Contro i gialloblù si è vista una squadra senza carattere incapace di costruire e i tanti errori a livello difensivo rendono l’idea di quella che è l’attuale mentalità di chi scende in campo, distratti con poca grinta, incapaci di reagire anche dopo il primo gol subito e segnato da Gomez.
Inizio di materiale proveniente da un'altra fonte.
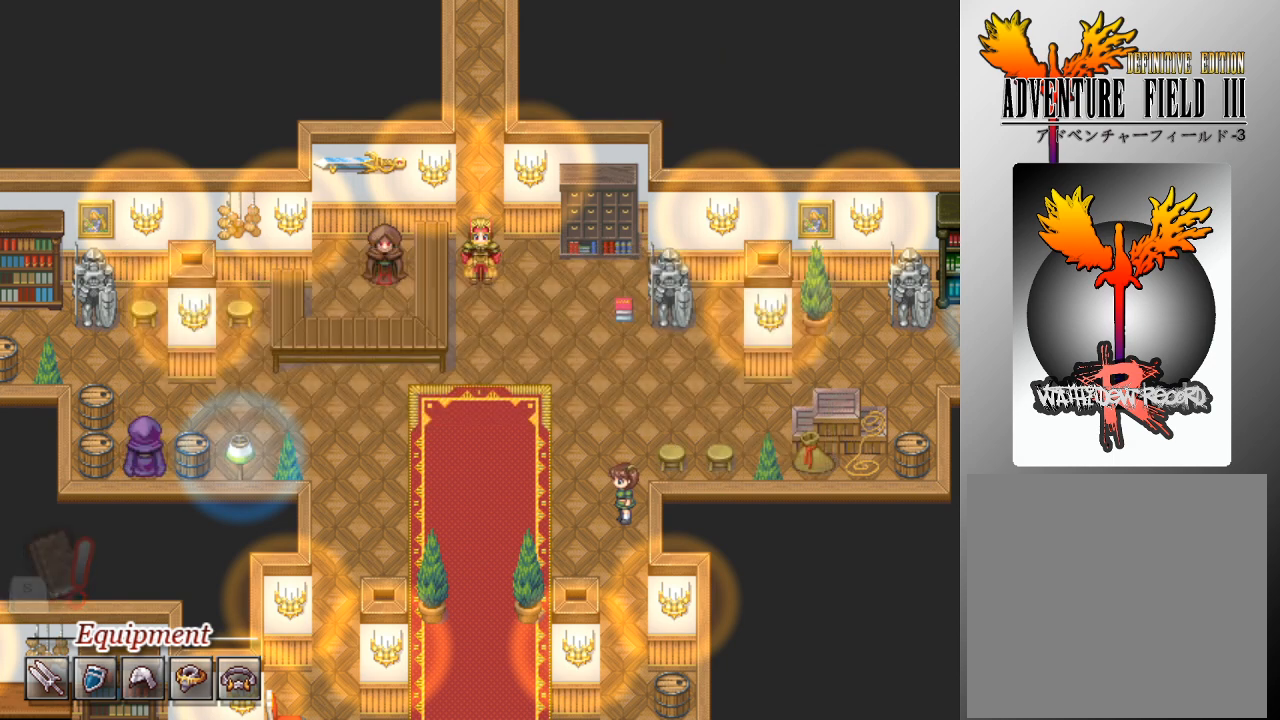
{"buttons": [], "left_stick": "center", "events": []}
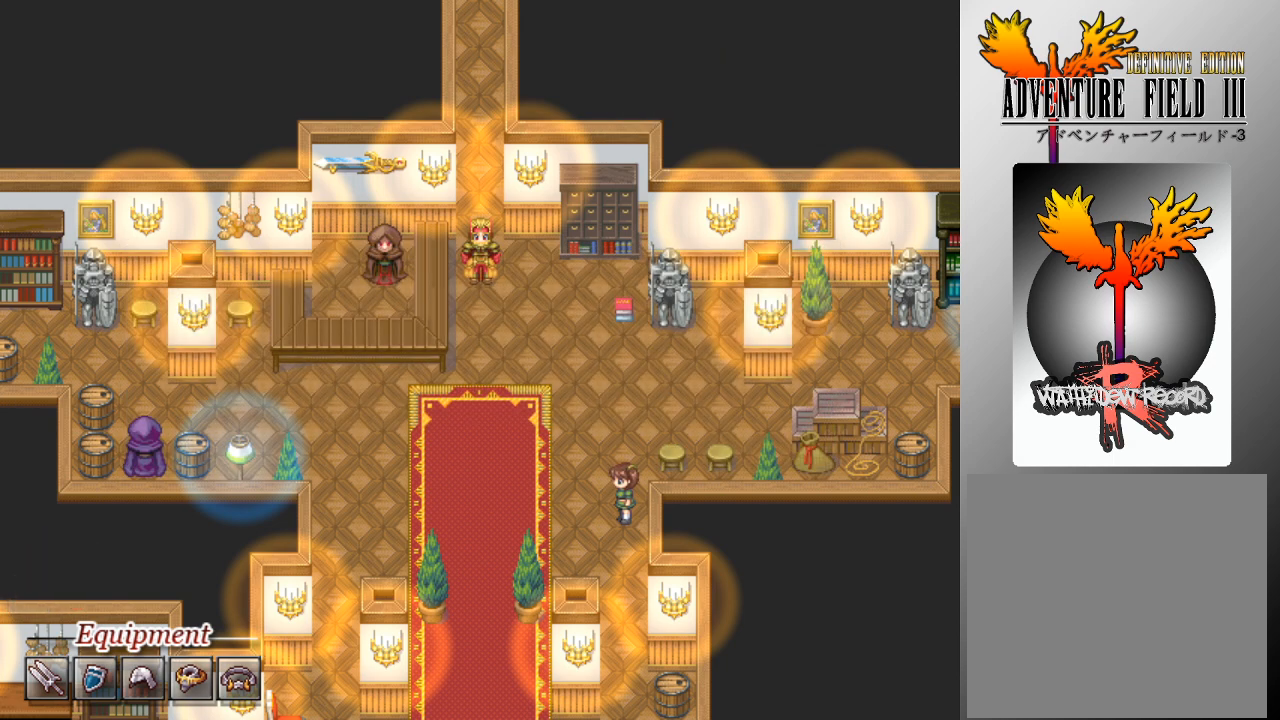
{"buttons": [], "left_stick": "center", "events": []}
A centrocampo Obiang ma soprattutto Kristicic non stanno dando le garanzie che ad inizio anno tutti si auspicavano e Hallfredsson e compaghi hanno avuto vita facile creando tantissime occasioni da gol, con un Luca Toni che come un ragazzino smanioso di mettersi in mostra lottava su tutte le palle, come in occasione del secondo gol, quando complice ancora una volta l’opaca prova di capitan Gastaldello ha il tempo di giocare il pallone due volte davanti alla porta di Da Costa, con il brasiliano a fare ancora una volta da spettatore con la media di un gol ogni due tiri.
Tanto da lavorare sono state le parole di mister Rossi, ma a questo punto anche la sua posizione diventa difficile e la sua panchina potrebbe già essere a rischio in caso di risultato non positivo domenica al Ferraris contro il Sassuolo.